→ **ZUR AUFGABE**
Gib aus den Einträgen unten alles von der Zeile mit „Первым шагом является“ bis hinunter zur Zeile mit „4. В **обозревателе“ als nummerierte Liste aus, beide Zeilen eingeschlossen. Lass dabei die Leerzeilen weg.

→ **VORGEGEBENES MATERIAL**
——————————

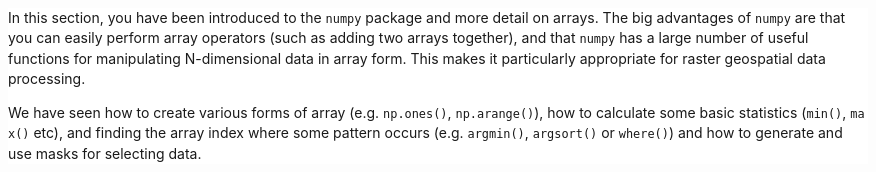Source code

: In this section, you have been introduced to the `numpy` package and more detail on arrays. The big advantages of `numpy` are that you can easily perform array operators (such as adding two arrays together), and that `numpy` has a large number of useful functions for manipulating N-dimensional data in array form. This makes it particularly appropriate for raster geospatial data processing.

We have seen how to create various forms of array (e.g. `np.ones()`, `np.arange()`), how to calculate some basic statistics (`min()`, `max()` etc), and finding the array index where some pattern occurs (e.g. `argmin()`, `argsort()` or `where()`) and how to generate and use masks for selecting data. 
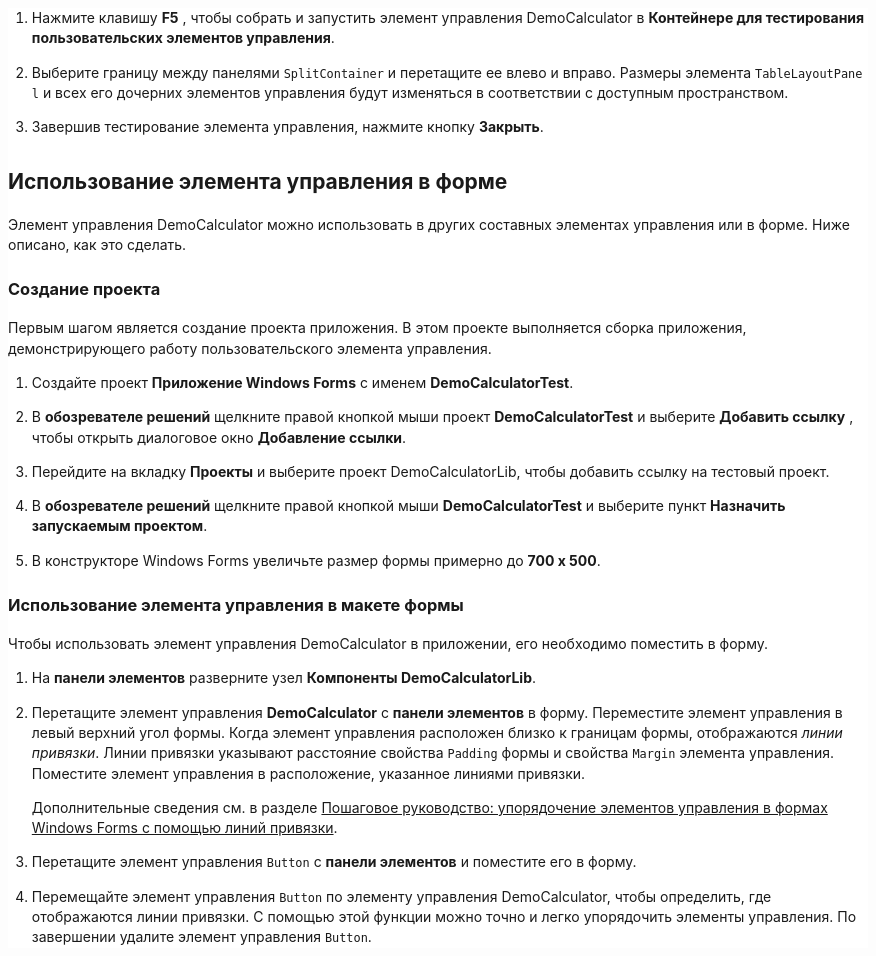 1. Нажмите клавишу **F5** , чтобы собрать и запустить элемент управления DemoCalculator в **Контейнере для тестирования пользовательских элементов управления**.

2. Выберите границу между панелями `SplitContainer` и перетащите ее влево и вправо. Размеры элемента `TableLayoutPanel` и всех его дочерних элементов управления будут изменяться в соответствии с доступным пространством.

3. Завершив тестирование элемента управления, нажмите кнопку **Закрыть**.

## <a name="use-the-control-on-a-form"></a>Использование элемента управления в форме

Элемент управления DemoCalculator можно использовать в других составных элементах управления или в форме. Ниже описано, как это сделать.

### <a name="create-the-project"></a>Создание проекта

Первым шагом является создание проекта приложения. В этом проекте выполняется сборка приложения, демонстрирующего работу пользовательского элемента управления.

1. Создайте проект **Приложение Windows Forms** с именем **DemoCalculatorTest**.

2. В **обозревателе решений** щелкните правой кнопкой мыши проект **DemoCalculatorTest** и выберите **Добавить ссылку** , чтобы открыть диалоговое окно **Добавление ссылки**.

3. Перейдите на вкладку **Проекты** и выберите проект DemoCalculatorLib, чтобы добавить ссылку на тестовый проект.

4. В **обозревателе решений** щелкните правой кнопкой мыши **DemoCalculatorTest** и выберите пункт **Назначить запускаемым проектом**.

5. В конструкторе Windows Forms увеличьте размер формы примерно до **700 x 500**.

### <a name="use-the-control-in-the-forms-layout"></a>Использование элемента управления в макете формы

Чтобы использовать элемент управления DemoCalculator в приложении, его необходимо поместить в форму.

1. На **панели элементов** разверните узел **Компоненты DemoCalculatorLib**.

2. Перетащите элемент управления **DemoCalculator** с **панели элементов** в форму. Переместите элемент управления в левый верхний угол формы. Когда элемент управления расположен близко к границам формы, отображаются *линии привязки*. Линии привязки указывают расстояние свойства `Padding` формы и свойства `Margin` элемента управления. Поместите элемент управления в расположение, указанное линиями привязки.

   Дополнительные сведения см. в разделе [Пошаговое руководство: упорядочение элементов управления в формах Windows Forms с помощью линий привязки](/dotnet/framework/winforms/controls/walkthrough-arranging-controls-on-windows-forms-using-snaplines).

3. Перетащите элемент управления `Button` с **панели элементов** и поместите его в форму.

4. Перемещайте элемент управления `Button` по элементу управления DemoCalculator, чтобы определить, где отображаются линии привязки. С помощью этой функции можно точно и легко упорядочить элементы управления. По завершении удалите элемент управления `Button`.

——————————

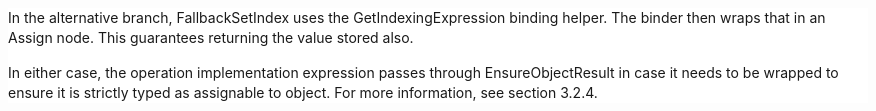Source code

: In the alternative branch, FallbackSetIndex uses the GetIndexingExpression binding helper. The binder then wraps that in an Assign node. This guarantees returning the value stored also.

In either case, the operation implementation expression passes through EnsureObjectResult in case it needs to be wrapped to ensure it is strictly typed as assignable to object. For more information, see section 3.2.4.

——————————

→ **GELÖSTE AUFGABE**
1. Первым шагом является создание проекта приложения. В этом проекте выполняется сборка приложения, демонстрирующего работу пользовательского элемента управления.
2. 1. Создайте проект **Приложение Windows Forms** с именем **DemoCalculatorTest**.
3. 2. В **обозревателе решений** щелкните правой кнопкой мыши проект **DemoCalculatorTest** и выберите **Добавить ссылку** , чтобы открыть диалоговое окно **Добавление ссылки**.
4. 3. Перейдите на вкладку **Проекты** и выберите проект DemoCalculatorLib, чтобы добавить ссылку на тестовый проект.
5. 4. В **обозревателе решений** щелкните правой кнопкой мыши **DemoCalculatorTest** и выберите пункт **Назначить запускаемым проектом**.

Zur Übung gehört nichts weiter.